Texte source –
+ + + + +
Vive l’Agriculture Familiale ! Non aux accords de libre échanges !
La Via Campesina appelle à la cohérence des politiques agricoles de l’Union européenne
(10 décembre 2013, Bruxelles). Pour marquer le lancement de l’Année Internationale de l’Agriculture Familiale, la Commission Européenne a organisé une conférence sur ce thème le 29 novembre à Bruxelles, où La Via Campesina a été invitée à s’exprimer1. L’enjeu a été de défendre une vision paysanne de l’agriculture familiale, son importance dans l’économie européenne et mondiale, et ses qualités sociales et environnementales.
Des cinq continents, nous avons fait venir une vingtaine de paysans et paysannes affiliés : Inde, Mozambique, Nicaragua, Argentine, Etats-Unis, Mali, Maroc, et les Européens d’Italie, de France, de Croatie, de Roumanie, d’Espagne et de Norvège. La problématique ne concerne pas uniquement les pays du sud, mais l’ensemble de la communauté internationale. Le « nord » détient la plus grande part de responsabilité quant à l’état de l’agriculture familiale dans le monde.
+ + + + +
Données brutes:
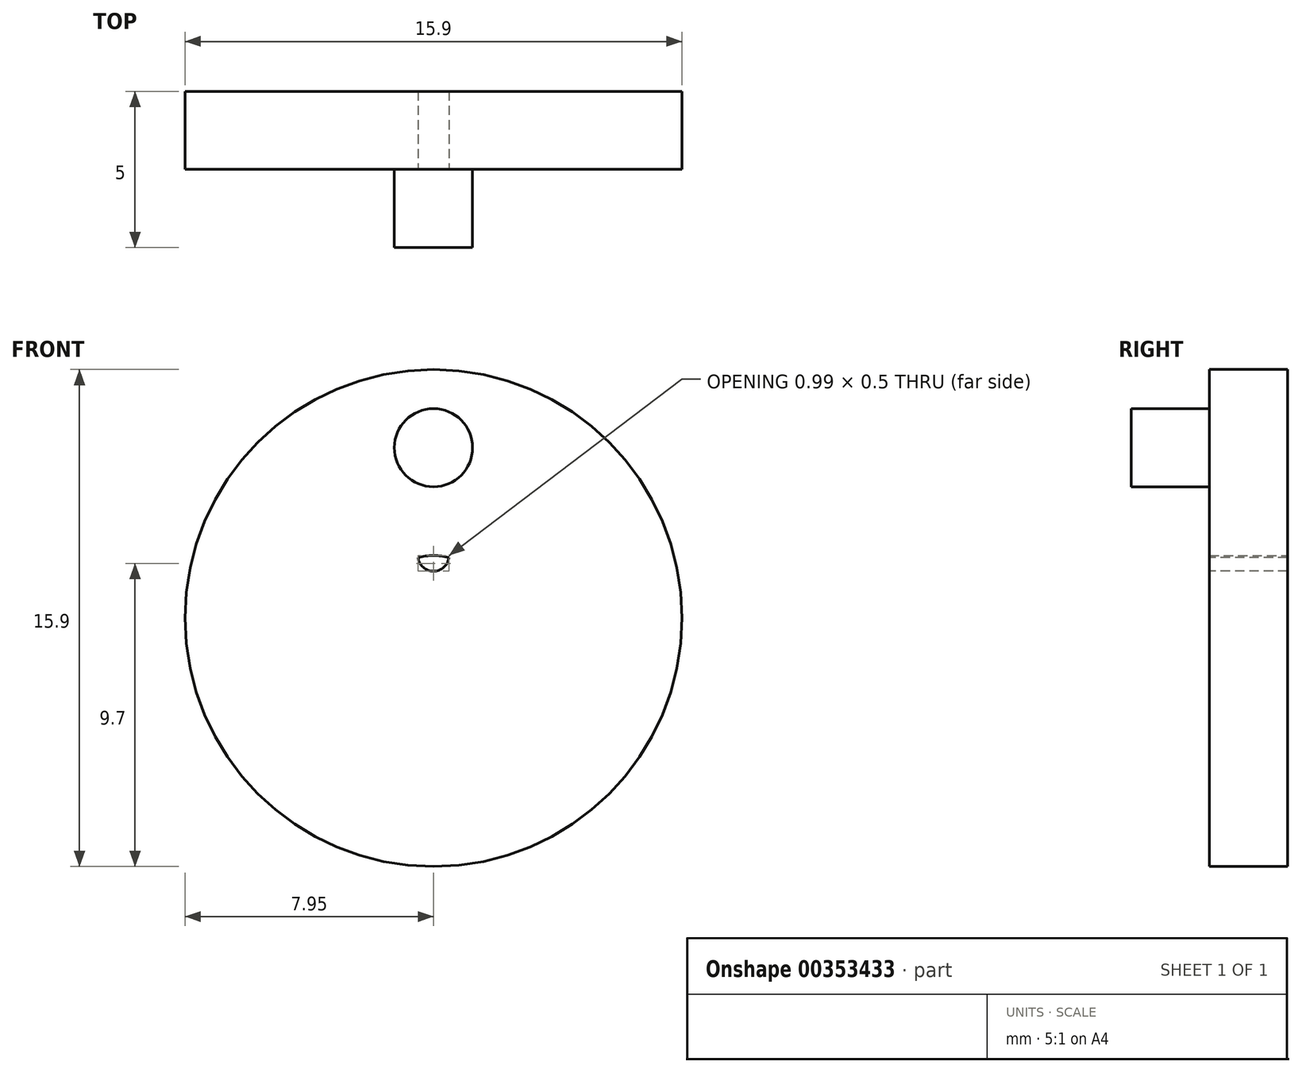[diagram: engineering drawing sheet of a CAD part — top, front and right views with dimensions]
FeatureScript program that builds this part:
annotation { "Feature Type Name" : "Feature", "Feature Type Description" : "" }
export const myFeature = defineFeature(function(context is Context, id is Id, definition is map)
    precondition{}
    {
        {
            var Q0;
            Q0=qCreatedBy(makeId("Front.planeOp"),FACE);
            var sketch = newSketch(context, id + "F0", { "sketchPlane" : qUnion([Q0])});
            skCircle(sketch, "E0", {"center": v(0, 0) * mm, "radius": 2 * mm});
            skCircle(sketch, "E1", {"center": v(0, 0) * mm, "radius": 7.95 * mm});
            skSolve(sketch);
        }
        {
            var Q0;
            Q0=makeQuery(id+"F0.imprint","IMPRINT",FACE,{"disambiguationData":[TD([[makeQuery(id+"F0.imprint","IMPRINT",EDGE,{"derivedFrom":sQuery(id+"F0.wireOp",EDGE,"E0")}),-1.0]])]});
            extrude(context, id + "F1", {"entities" : qUnion([Q0]), "depth" : 2.5 * mm});
        }
        {
            var Q0;
            Q0=makeQuery(id+"F1.opExtrude","CAP_FACE",FACE,{"disambiguationData":[OSD([sQuery(id+"F0.wireOp",EDGE,"E0"),sQuery(id+"F0.wireOp",EDGE,"E1")])],"isStart":false});
            var sketch = newSketch(context, id + "F2", { "sketchPlane" : qUnion([Q0])});
            skCircle(sketch, "E2", {"center": v(0, 5.45) * mm, "radius": 1.25 * mm});
            skCircle(sketch, "E3.0", {"center": v(0, 0) * mm, "radius": 7.95 * mm});
            skSolve(sketch);
        }
        {
            var Q0;
            Q0=makeQuery(id+"F2.imprint","IMPRINT",FACE,{"disambiguationData":[TD([[makeQuery(id+"F2.imprint","IMPRINT",EDGE,{"derivedFrom":sQuery(id+"F2.wireOp",EDGE,"E2")}),1.0]])]});
            extrude(context, id + "F3", {"entities" : qUnion([Q0]), "operationType" : NewBodyOperationType.ADD, "depth" : 2.5 * mm});
        }
        {
            var Q0;
            Q0=makeQuery(id+"F1.opExtrude","CAP_FACE",FACE,{"disambiguationData":[OSD([sQuery(id+"F0.wireOp",EDGE,"E0"),sQuery(id+"F0.wireOp",EDGE,"E1")])],"isStart":false});
            var sketch = newSketch(context, id + "F4", { "sketchPlane" : qUnion([Q0])});
            skCircle(sketch, "E4.0", {"center": v(0, 0) * mm, "radius": 2 * mm});
            skArc(sketch, "E5", {"start": v(0.5, 1.94) * mm, "mid": v(0, 1.5) * mm, "end": v(-0.5, 1.94) * mm});
            skSolve(sketch);
        }
        {
            var Q0;
            {var subQ0=sQuery(id+"F4.wireOp",EDGE,"E5");Q0=makeQuery(id+"F4.imprint","IMPRINT",FACE,{"disambiguationData":[TD([[makeQuery(id+"F4.imprint","IMPRINT",EDGE,{"derivedFrom":subQ0}),-1.0]])]});}
            var Q1;
            Q1=makeQuery(id+"F1.opExtrude","CAP_FACE",FACE,{"disambiguationData":[OSD([sQuery(id+"F0.wireOp",EDGE,"E0"),sQuery(id+"F0.wireOp",EDGE,"E1")])],"isStart":true});
            extrude(context, id + "F5", {"entities" : qUnion([Q0]), "operationType" : NewBodyOperationType.ADD, "endBound" : BoundingType.UP_TO_SURFACE, "oppositeDirection" : true, "endBoundEntityFace" : qUnion([Q1]), "depth" : 25 * mm});
        }
    });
+ + + + +
Reproduisez à l'identique le passage du texte sur l'agriculture familiale compris entre « La Via Campesina appelle » et « sociales et environnementales. », ces deux bornes incluses.

Résultat obtenu –
La Via Campesina appelle à la cohérence des politiques agricoles de l’Union européenne
(10 décembre 2013, Bruxelles). Pour marquer le lancement de l’Année Internationale de l’Agriculture Familiale, la Commission Européenne a organisé une conférence sur ce thème le 29 novembre à Bruxelles, où La Via Campesina a été invitée à s’exprimer1. L’enjeu a été de défendre une vision paysanne de l’agriculture familiale, son importance dans l’économie européenne et mondiale, et ses qualités sociales et environnementales.